The rate of information transfer as a measure of ocean-atmosphere interactions

Exchanges of momentum, energy and mass between the ocean and atmosphere are of large importance in regulating the climate system. Here we apply the Liang-Kleeman rate of information transfer to quantify interactions between the upper ocean and lower atmosphere over the period 1988-2017 at monthly time scale in two different case studies. In the first case study, we investigate dynamical dependencies between sea-surface temperature (SST), SST tendency and turbulent heat flux in satellite observations. We find a strong two-way influence between SST or SST tendency and turbulent heat flux in many regions of the world, with largest values in eastern tropical Pacific and Atlantic oceans, as well as in western boundary currents. The total number of regions with a significant influence of turbulent heat flux on SST and SST tendency is reduced when considering the three variables, suggesting an overall stronger ocean influence compared to the atmosphere.
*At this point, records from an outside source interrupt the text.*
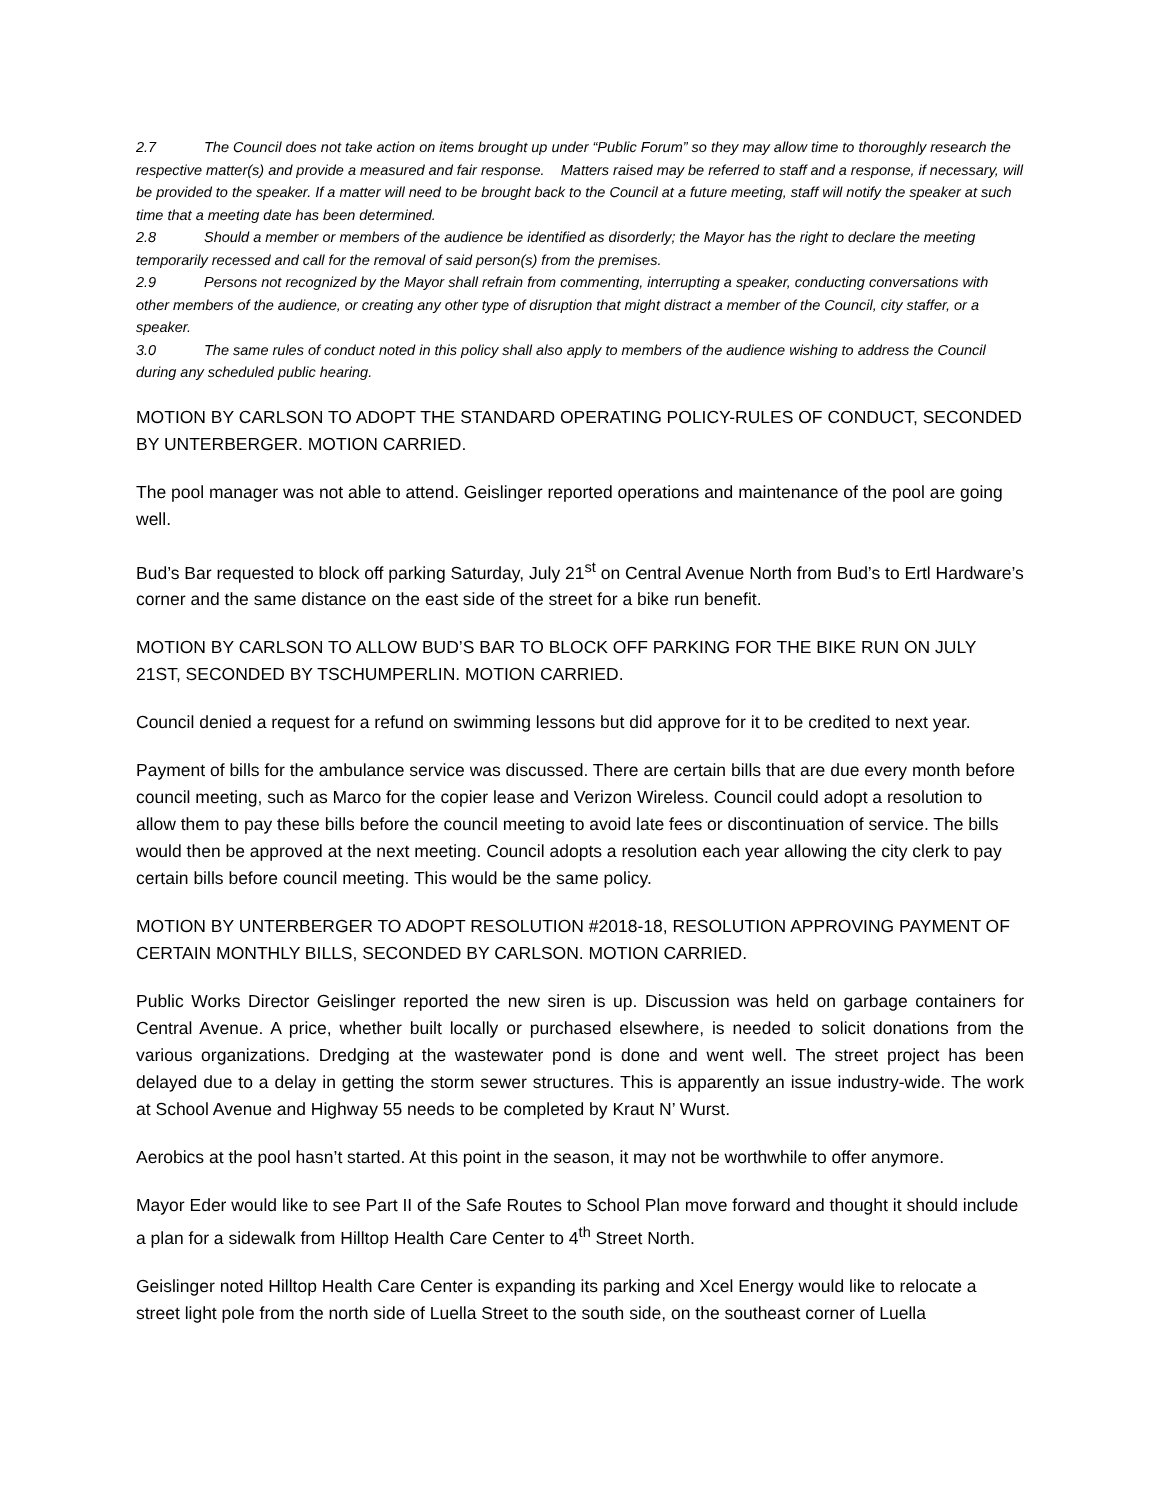2.7 The Council does not take action on items brought up under “Public Forum” so they may allow time to thoroughly research the respective matter(s) and provide a measured and fair response. Matters raised may be referred to staff and a response, if necessary, will be provided to the speaker. If a matter will need to be brought back to the Council at a future meeting, staff will notify the speaker at such time that a meeting date has been determined.
2.8 Should a member or members of the audience be identified as disorderly; the Mayor has the right to declare the meeting temporarily recessed and call for the removal of said person(s) from the premises.
2.9 Persons not recognized by the Mayor shall refrain from commenting, interrupting a speaker, conducting conversations with other members of the audience, or creating any other type of disruption that might distract a member of the Council, city staffer, or a speaker.
3.0 The same rules of conduct noted in this policy shall also apply to members of the audience wishing to address the Council during any scheduled public hearing.
MOTION BY CARLSON TO ADOPT THE STANDARD OPERATING POLICY-RULES OF CONDUCT, SECONDED BY UNTERBERGER. MOTION CARRIED.
The pool manager was not able to attend. Geislinger reported operations and maintenance of the pool are going well.
Bud’s Bar requested to block off parking Saturday, July 21<sup>st</sup> on Central Avenue North from Bud’s to Ertl Hardware’s corner and the same distance on the east side of the street for a bike run benefit.
MOTION BY CARLSON TO ALLOW BUD’S BAR TO BLOCK OFF PARKING FOR THE BIKE RUN ON JULY 21ST, SECONDED BY TSCHUMPERLIN. MOTION CARRIED.
Council denied a request for a refund on swimming lessons but did approve for it to be credited to next year.
Payment of bills for the ambulance service was discussed. There are certain bills that are due every month before council meeting, such as Marco for the copier lease and Verizon Wireless. Council could adopt a resolution to allow them to pay these bills before the council meeting to avoid late fees or discontinuation of service. The bills would then be approved at the next meeting. Council adopts a resolution each year allowing the city clerk to pay certain bills before council meeting. This would be the same policy.
MOTION BY UNTERBERGER TO ADOPT RESOLUTION #2018-18, RESOLUTION APPROVING PAYMENT OF CERTAIN MONTHLY BILLS, SECONDED BY CARLSON. MOTION CARRIED.
Public Works Director Geislinger reported the new siren is up. Discussion was held on garbage containers for Central Avenue. A price, whether built locally or purchased elsewhere, is needed to solicit donations from the various organizations. Dredging at the wastewater pond is done and went well. The street project has been delayed due to a delay in getting the storm sewer structures. This is apparently an issue industry-wide. The work at School Avenue and Highway 55 needs to be completed by Kraut N’ Wurst.
Aerobics at the pool hasn’t started. At this point in the season, it may not be worthwhile to offer anymore.
Mayor Eder would like to see Part II of the Safe Routes to School Plan move forward and thought it should include a plan for a sidewalk from Hilltop Health Care Center to 4<sup>th</sup> Street North.
Geislinger noted Hilltop Health Care Center is expanding its parking and Xcel Energy would like to relocate a street light pole from the north side of Luella Street to the south side, on the southeast corner of Luella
In the second case study, we focus on the influence of ocean heat transport convergence (dynamical influence) and net surface heat flux (thermodynamical influence) on upper ocean heat content tendency in three global climate models with at least two different ocean resolutions. We find that low-resolution model configurations (1° in the ocean) show a much larger number of regions with a significant dynamical influence compared to high-resolution model configurations. The reason for the large difference in dynamical influence between low and high resolutions partly comes from the spatial distribution of ocean velocity field, which displays a larger spatial variability at high resolution.